Here's the rub. Almost every car I've driven on a cold morning, even shiny brand new ones, still require the efforts of some cheap de-icer before you can set off, and then a good few minutes before the icy chill of winter leaves the interior. Nor can you do the old trick of warming the car up while you sit indoors with a cuppa - not only is it illegal, but you might as well stick a sign on your pride ‘n' joy with “STEAL ME” writ large all over it.

With the exception of a wonderful January weekend in Wales, when I donned gloves and a woolly hat so I could enjoy the crisp mountain air in the MX-5 with the roof down, driving first thing in the morning at this time of year is no fun.
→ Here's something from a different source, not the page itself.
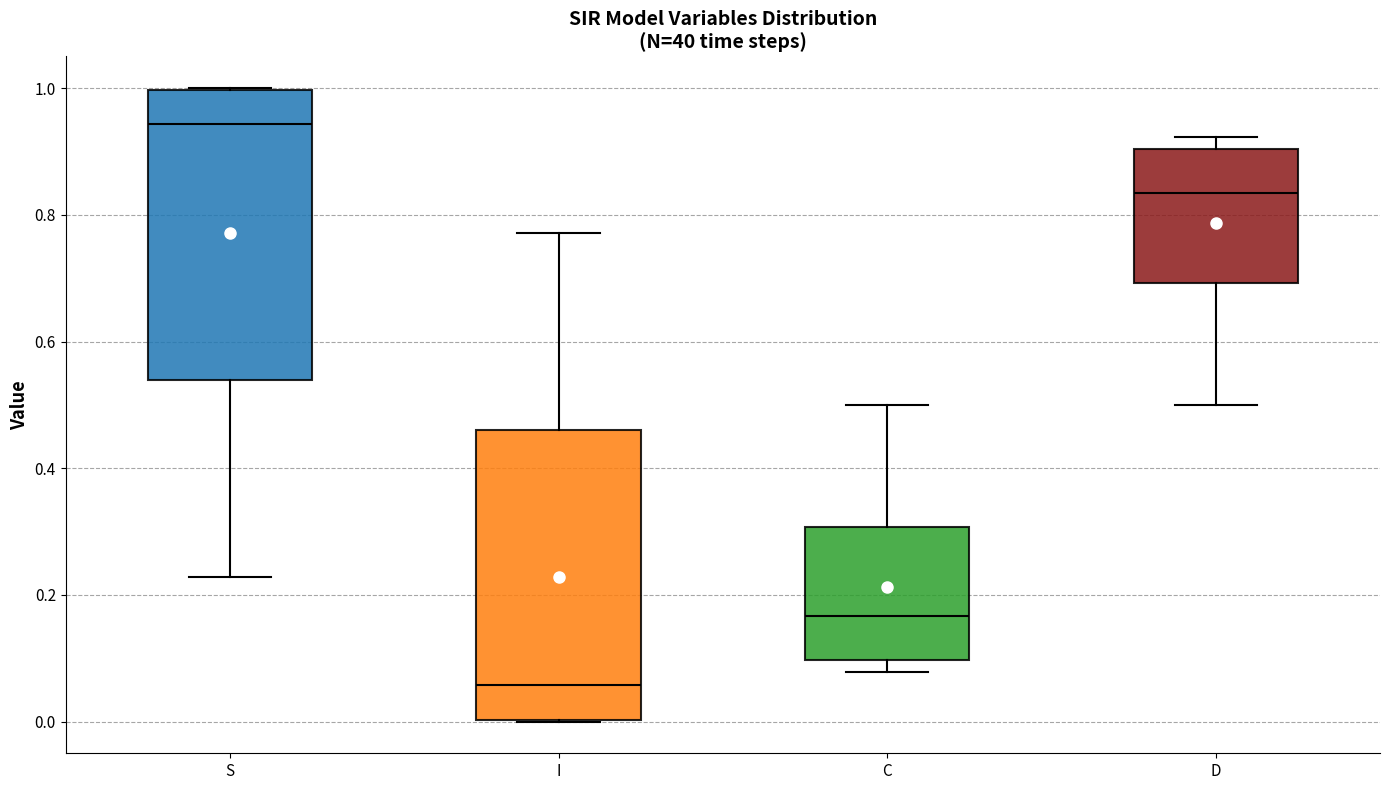

Where is the lower edge of the box for C on the y-axis? The values are not printed on the chart, so give them approximately, as read against the axis.

0.10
Unless of course, you run a recently-made Range Rover. A car which comes with a little gas heater and a time-adjustable thermostat, just like your house does.

In the same way I've always wondered why houses aren't fitted with electric windows, it perplexes me why proper thermostats which you can preset to come on when you want - which have been around for ages - don't come as standard on more cars. If you know you're going to setting off at eight every morning, wouldn't it be great to preset a proper heating system to come on fifteen minutes earlier, so your pride and joy is all toasty once you step inside and the engine isn't having to cough into life at minus four?

Don't get me wrong - there's all sorts of aftermarket preheating systems you can fit to your motor - but I'm just amazed the car industry at large didn't cotton onto the whole winter-is-cold thing years ago.

It's one motoring gadget you wouldn't give a frosty reception.

1 comment:

  1. It's also time for proper fuel gauges on cars rather than the lines of blobs or dials with half full or quarter full that don't kick in until half the fuel is used anyway. What does the blob on my fuel gauge represent anyway as it can last from 50 to 90 miles for no reason that I can fathom. I know fuel tanks are flat so measuring ain't easy, but this is 2012. Why can't I be told 4.2 gallons or 19.1 litres which I am sure they can do on F1 cars?